『電波メディアの神話』(5-2)

第二部 「多元化」メディアを支配する巨大企業

電網木村書店 Web無料公開 2005.4.6

第五章 「打って返し」をくう「公平原則」信奉者 2

法学的な抽象用語だけで議論する世界の限界

 清水はさらに憲法や放送法について法学的な見地からの発言をつづけ、新聞とは「異なった特性を持つメディア」としてのテレヴィについて、つぎのような説明をする。少し長くなるが、なかなか考えぬかれた典型的な発言だと感じるので、主要部分をそのまま引用する。

「テレビには、なぜ新聞にない制約が必要なのか。これは、通説的にテレビは公共の財産である電波を使っているという、いわゆるパブリック・ドメイン・セオリー、それから有限性というか希少性、スケアシティーのセオリー及びインパクト・セオリーの三つの観点から論じられています。アメリカでは、技術の発達によって、スケアシティーとパブリック・ドメインの議論は影をひそめた。残るのは、インパクト・セオリーですが、このインパクト・セオリーについては、確かに皆さんがおっしゃるように、非常に感情的なメディアであるし、情緒的な影響力が強いですから、やはり、情報の住み分けをきちんとすることが必要であって、ある種のドラマや映画を放送する場合には、時間的にレイティング・システムを導入して警告表示をするような工夫が必要だと思います」

 さて、率直にいうと「通説」の説明がすべて英語、いや米語でなされるという実状に、日本の情報法学の限界を指摘しないわけにはいかない。これは清水個人の責任を追及するという意味ではない。
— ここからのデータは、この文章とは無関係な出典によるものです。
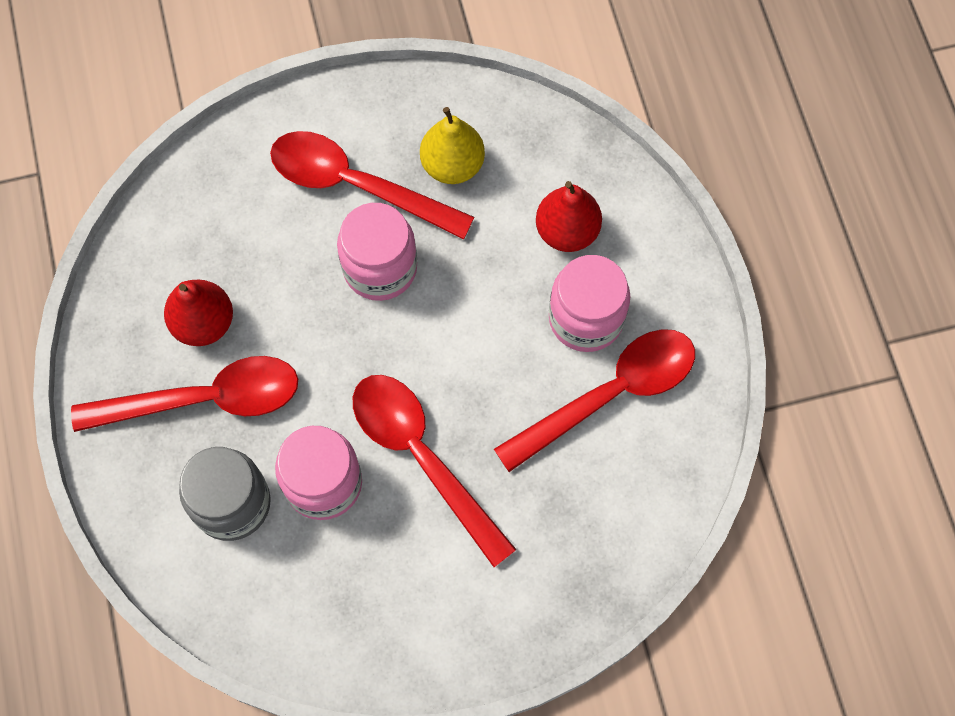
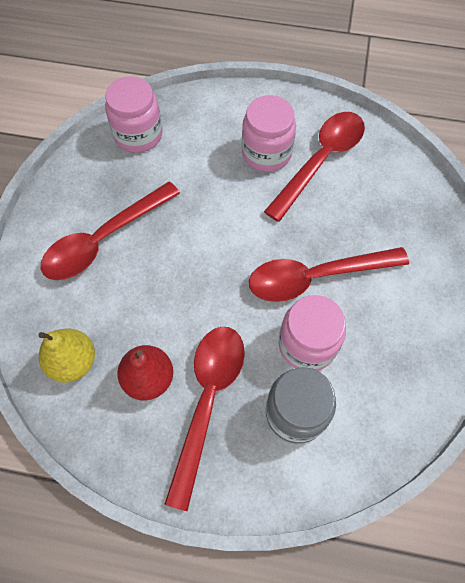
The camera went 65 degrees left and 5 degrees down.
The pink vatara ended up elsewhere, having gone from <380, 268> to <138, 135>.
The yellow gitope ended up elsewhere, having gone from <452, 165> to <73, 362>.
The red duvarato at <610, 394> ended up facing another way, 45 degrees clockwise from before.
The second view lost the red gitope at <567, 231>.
清水は、日本の法学会の習慣にしたがって、できるだけ正確に「通説」の流れを説明したのである。

「パブリック・ドメイン」は米語で「公有地」、つまり「公共の財産」である。この論理はアメリカの一九二七年通信法で明文化されるが、日本ではそれ以前、一九二五年の本放送の許可以前に逓信省の指導方針の中に「公共性」という用語があらわれていた。

「スケアシティー」は英語でも米語でも「希少性」の意味だ。アメリカの一九二七年通信法では、「公共の財産」と「希少性」の両者の論理がくみあわせられており、それが一九四九年の「公平原則」につながっていた。さらにそこから翌年の一九五〇年に制定された日本の現行放送法にはいったのだ。

「インパクト」(影響力)については戦前の日本でも、すでに紹介したように「放送事項の内容は社会の風教上至大の影響があるから、これが監督につき、慎重に考慮を必要とする」としていた。

 日米それぞれに、これらの「セオリー」「理論」または「理屈」「口実」の成立には、当時の背景事情がある。私の考え方では、それらの現実の背景を無視した「通説」の流れの説明だけで議論をすすめるのは、非常に危険である。つまり、机上の空論におちいりかねないのだ。清水のこの説明では残念ながら、結局のところ、「希少性神話」の矛盾をあばくことなく、「技術の発達」を口実とした「多元化神話」のあたらしい欺瞞を容認し、「公平原則」の廃止への世論誘導をゆるしてしまうことにつながる。

 法学的な用語による議論以前に現実を見なおし、特に民衆の要求の立場から直視すること、そういう視点にたって表面的かつ官僚的な政策の裏にかくされたねらいをみぬくことが、真相糾明のための必須条件である。